Un jour que toute la fratrie était réunie autour d’elle, elle nous a dit, avec son autorité et sa douceur coutumières : “sachez mes enfants que je vous aime tous, indistinctement. Je vous aime de tout mon être, à la folie. Mais sachez aussi que je n’aimerai jamais aucun de vous autant que j’aime votre père”.


Nous étions trop jeunes pour mesurer la portée de ses propos. Pas de réaction sur le coup, mais je devinais les sentiments mêlés de la fratrie : surpris, étonnés ou carrément médusés, et pour les plus jeunes amusés.


Depuis ce jour j’ai cessé de percevoir ma mère juste comme une mère. Ce jour-là aussi j’ai entrevu ce que pourrait être l’amour d’une femme pour un homme. Je lui saurai toujours gré de m’avoir ainsi éveillé à de telles sensations.


Il était perceptible que pour elle, son mari était Dieu avant Dieu. Quand il mourut à l’âge de 45 ans, il se murmurait dans la famille que ma mère a été punie pour avoir déifié son mari. J’avais envie de crier : oui c’est la vengeance d’un Dieu jaloux. Mais à quatorze ans, j’étais trop jeune pour être audible !


Après avoir entendu la profession de foi de ma mère, mettant l’amour de son mari au-dessus de celui de ses enfants, je m’étais enhardi à la taquiner en lui disant :

-- Passe encore que tu préfères notre père à nous, mais pourquoi faire une différence entre nous. Sans se démonter elle affirme que sa préférence ira toujours à celle ou celui qui a le plus besoin d’elle . Je réponds, sarcastique :

— Mais maman nous avons tous besoin de toi !

— Heureusement que vous n’êtes pas tous en souffrance. Celui je préférerais est soit malade soit dans une passe difficile.

— Dois-je conclure que moi, plus endurant et moins fragile, je n’ai qu’une petite part de ce gâteau qu’est ton amour pour tes enfants.

— Oui tu as une petite part ! Mors-y à pleines dents et remercie Dieu de t’avoir donné de l’endurance et de la solidité.
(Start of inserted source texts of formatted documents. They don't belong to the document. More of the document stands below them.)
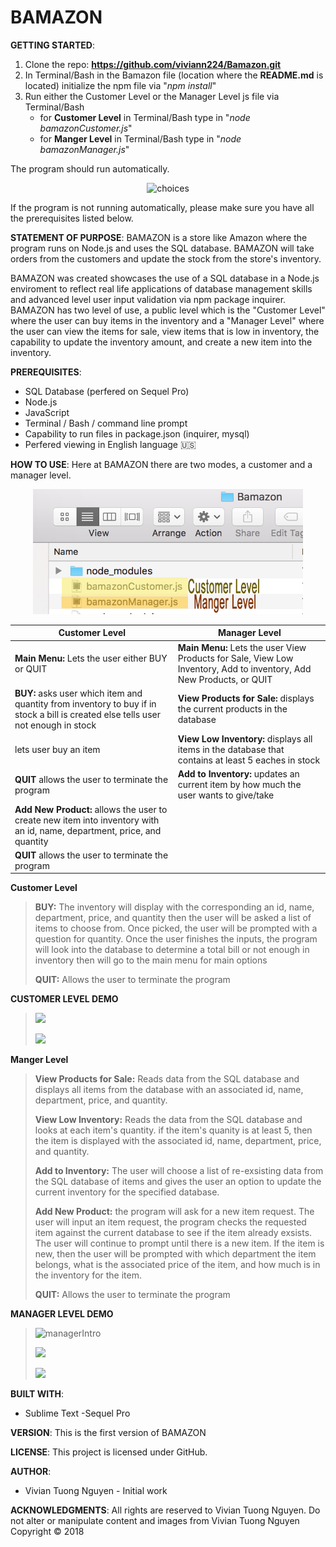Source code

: # BAMAZON
**GETTING STARTED**:
1. Clone the repo: **https://github.com/viviann224/Bamazon.git**
2. In Terminal/Bash in the Bamazon file (location where the **README.md** is located) initialize the npm file via "*npm install*"
3. Run either the Customer Level or the Manager Level js file via Terminal/Bash
    * for **Customer Level** in Terminal/Bash type in "*node bamazonCustomer.js*"
    * for **Manger Level** in Terminal/Bash type in "*node bamazonManager.js*"

The program should run automatically.

<p align="center"><img src="https://thumbs.gfycat.com/LastingPleasingCorydorascatfish-size_restricted.gif"  alt="choices"></p>

If the program is not running automatically, please make sure you have all the prerequisites listed below.

**STATEMENT OF PURPOSE**:
BAMAZON is a store like Amazon where the program runs on Node.js and uses the SQL database. BAMAZON  will take orders from the customers and update the stock from the store's inventory.

BAMAZON was created showcases the use of a SQL database  in a Node.js enviroment to reflect real life applications of database management skills and advanced level user input validation via npm package inquirer. BAMAZON has two level of use, a public level which is the "Customer Level" where the user  can buy items in the inventory and a "Manager Level" where the user can view the items for sale, view items that is low in inventory, the capability to update the inventory amount, and create a new item into the inventory.

**PREREQUISITES**:
- SQL Database (perfered on Sequel Pro)
- Node.js
- JavaScript
- Terminal / Bash / command line prompt
- Capability to run files in package.json (inquirer, mysql)
- Perfered viewing in English language :us:

**HOW TO USE**:
Here at BAMAZON  there are two modes, a customer and a manager level.
<p align="center"> <img height="200" src="/readMeImg/files.png" alt="choices"></p>


Customer Level | Manager Level
------------ | -------------
**Main Menu:** Lets the user either BUY or QUIT |  **Main Menu:** Lets the user  View Products for Sale, View Low Inventory, Add to inventory, Add New Products, or QUIT
**BUY:** asks user which item and quantity from inventory to buy if in stock a bill is created else tells user not enough in stock | **View Products for Sale:** displays the current products in the database
lets user buy an item  |   **View Low Inventory:** displays all items in the database that contains at least 5 eaches in stock
**QUIT** allows the user to terminate the program  | **Add to Inventory:** updates an current item by how much the user wants to give/take
|  **Add New Product:** allows the user to create new item into inventory with an id, name, department, price, and quantity
|  **QUIT** allows the user to terminate the program



**Customer Level**

> **BUY:** The inventory will display with the corresponding an id, name, department, price, and quantity then the user will be asked a list of items to choose from. Once picked, the user will be prompted with a question for quantity. Once the user finishes the inputs, the program will look into the database to determine a total bill or not enough in inventory then will go to the main menu for main options
>
> **QUIT:** Allows the user to terminate the program

**CUSTOMER LEVEL DEMO**
><p><img src="https://thumbs.gfycat.com/OrganicReadyChicken-size_restricted.gif" height="300"></p>
>
><p><img src="https://thumbs.gfycat.com/UnitedTatteredHorse-size_restricted.gif" height="300"></p>

**Manger Level**

>**View Products for Sale:** Reads data from the SQL database and displays all items from the database with an associated  id, name, department, price, and quantity.
>
>**View Low Inventory:** Reads the data from the SQL database and looks at each item's quantity. if the item's quanity is at least 5, then the item is displayed with the associated id, name, department, price, and quantity.
>
>**Add to Inventory:** The user will choose a list of re-exsisting data from the SQL database of items and gives the user an option to update the current inventory for the specified database.
>
>**Add New Product:** the program will ask for a new item request. The user will input an item request, the program checks the requested item against the current database to see if the item already exsists. The user will continue to prompt until there is a new item. If the item is new, then the user will be prompted with which department the item belongs, what is the associated price of the item, and how much is in the inventory for the item.
>
> **QUIT:** Allows the user to terminate the program

**MANAGER LEVEL DEMO**

>![managerIntro](https://thumbs.gfycat.com/ImmenseUniformFieldmouse-size_restricted.gif)
>
><p><img src="https://thumbs.gfycat.com/LoneLazyBluebird-size_restricted.gif" height="300"></p>
>
><p><img src="https://thumbs.gfycat.com/RareVainBrownbutterfly-size_restricted.gif" height="300"></p>

**BUILT WITH**:
- Sublime Text
-Sequel Pro

**VERSION**:
This is the first version of BAMAZON

**LICENSE**:
This project is licensed under GitHub.

**AUTHOR**:
- Vivian Tuong Nguyen - Initial work


**ACKNOWLEDGMENTS**:
All rights are reserved to Vivian Tuong Nguyen. Do not alter or manipulate content and images from Vivian Tuong Nguyen
Copyright   :copyright: 2018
J’ai gardé de cet échange un souvenir poignant et je l’ai adopté comme philosophie de vie. Depuis j’ai cessé de jouer les équilibristes en évitant de répartir d’une manière égale mon affection entre tous mes proches.


Si ma mère devait revenir aujourd’hui, je ne crois pas que je lui aurais dit ce dimanche bonne fête maman. Par contre je me serais empressé de lui dire que le morceau de gâteau qu’elle m’a donné naguère était succulent et j’en garde un goût incomparable pour le restant de mes jours.